Humans like to ask questions, something evidenced by the persistence of Philosophy throughout time and cultures. From the Pre-Socratics to the present day, philosophers have asked whether there are divine beings, whether morality exists, whether we really can know anything, and whether life does have meaning (whatever meaning means). In this course, we will explore how both the questions asked and answers given have persisted or changed through time. We will engage with the titans of the Ancient Greek era, to Immanuel Kant’s self-professed ‘revolutions’ in thought, all the way through to the future of Philosophy. Presupposing no prior knowledge of philosophy and instead only requiring an inquisitive mind, let’s examine together whether Philosophers really do make progress, and what that progress might look like.
Syllabus
1. the Presocratics
2. Socrates
3. Plato
4. Aristotle
5. Religion and Morality in the Middle Ages
6. Politics and Knowledge in (Early) Modern Philosophy
7. Kant: Revolution(s) in Thought
8. Experience, Existentialism and the Quest for Meaning
9. Logic, Analysis, and Argument
10. Philosophy Now, Philosophy Next
Please note that the ‘last date available to book’ date is only a guide. We reserve the right to close bookings earlier.

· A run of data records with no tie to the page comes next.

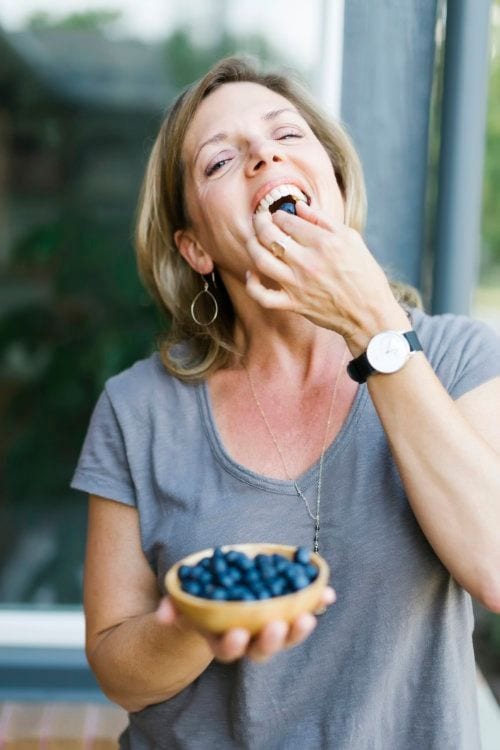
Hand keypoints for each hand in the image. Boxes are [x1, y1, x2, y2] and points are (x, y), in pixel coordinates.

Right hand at [156, 586, 335, 662]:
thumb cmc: (197, 605)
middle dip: (271, 640)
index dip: (233, 644)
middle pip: (262, 648)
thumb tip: (163, 613)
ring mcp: (270, 628)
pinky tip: (328, 594)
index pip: (228, 649)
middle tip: (277, 626)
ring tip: (308, 615)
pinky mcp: (287, 612)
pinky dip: (316, 603)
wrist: (218, 601)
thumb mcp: (182, 607)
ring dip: (299, 627)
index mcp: (222, 640)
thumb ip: (172, 609)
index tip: (237, 634)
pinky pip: (303, 610)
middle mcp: (249, 640)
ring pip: (287, 635)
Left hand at [245, 202, 407, 354]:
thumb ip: (323, 220)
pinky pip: (262, 296)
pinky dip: (253, 285)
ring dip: (251, 246)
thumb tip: (298, 206)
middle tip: (260, 220)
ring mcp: (297, 284)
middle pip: (269, 236)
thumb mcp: (351, 238)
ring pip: (260, 260)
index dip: (278, 214)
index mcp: (323, 242)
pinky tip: (252, 274)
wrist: (369, 313)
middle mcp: (307, 261)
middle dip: (259, 223)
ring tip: (254, 240)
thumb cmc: (364, 274)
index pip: (287, 220)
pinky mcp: (293, 304)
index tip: (279, 216)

In order to avoid disappointment, please be sure enrol as soon as possible. Registrations will not be processed until the following day if received after 3pm.

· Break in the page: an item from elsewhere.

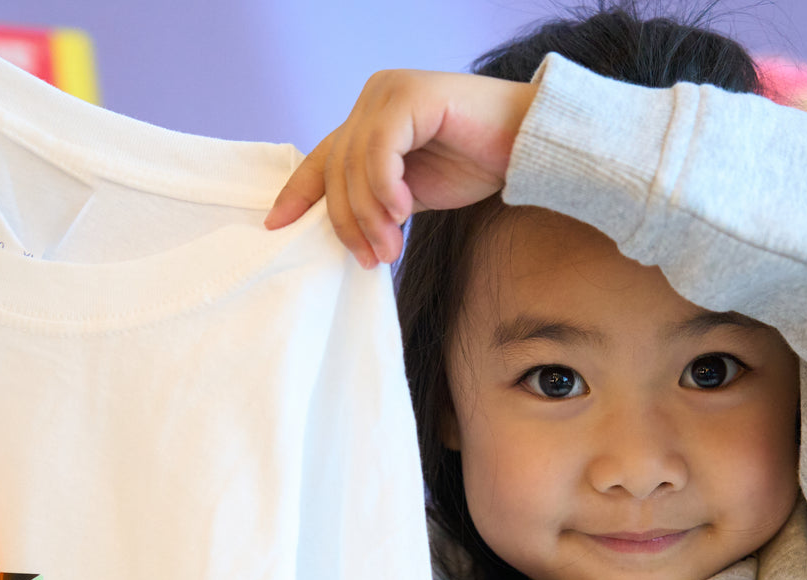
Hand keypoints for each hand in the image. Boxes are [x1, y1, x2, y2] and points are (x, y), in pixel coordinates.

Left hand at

Course Lecturer: Dr Guen Taietti & Dr Harry Drummond
Guendalina D.M. Taietti is an Italian Classicist based in Greece. Her research focusses on the Greek Reception of Alexander the Great from antiquity to the present day, Macedonian History, and the study of Human-Animal relationships in Antiquity. Guen completed her PhD in Classics and Ancient History at the University of Liverpool in 2017 and taught Classics both at school and University level in Italy, Greece, the UK, and China. In 2021 she joined the Continuing Education Department of the University of Liverpool as a Classics Tutor, and since April 2025 she is the Beatriu de Pinós Postdoctoral Researcher in Ancient History at the Autonomous University of Barcelona. Alongside her research, Guen is extremely enthusiastic about making Classics accessible to the wider public, travelling, and learning new languages and cultures. In her free time, she is an amateur long-distance runner and an advocate for animal rights and the environment.

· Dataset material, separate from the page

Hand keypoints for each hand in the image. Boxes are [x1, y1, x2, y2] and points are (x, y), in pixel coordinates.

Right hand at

Harry completed his PhD in Philosophy at Liverpool in 2024. His research aims to address questions about art and morality using the tools of contemporary philosophy of mind, psychology, and neuroscience. His published work includes work at these intersections, including on political art, the aesthetics of food, dancing and watching films together, the value of art, and AI aesthetic experiences. For Continuing Education, Harry has delivered a variety of courses in Philosophy, from introductions looking at key questions, concepts, and debates, all the way to how it can help us address social, environmental, technological, and medical crises.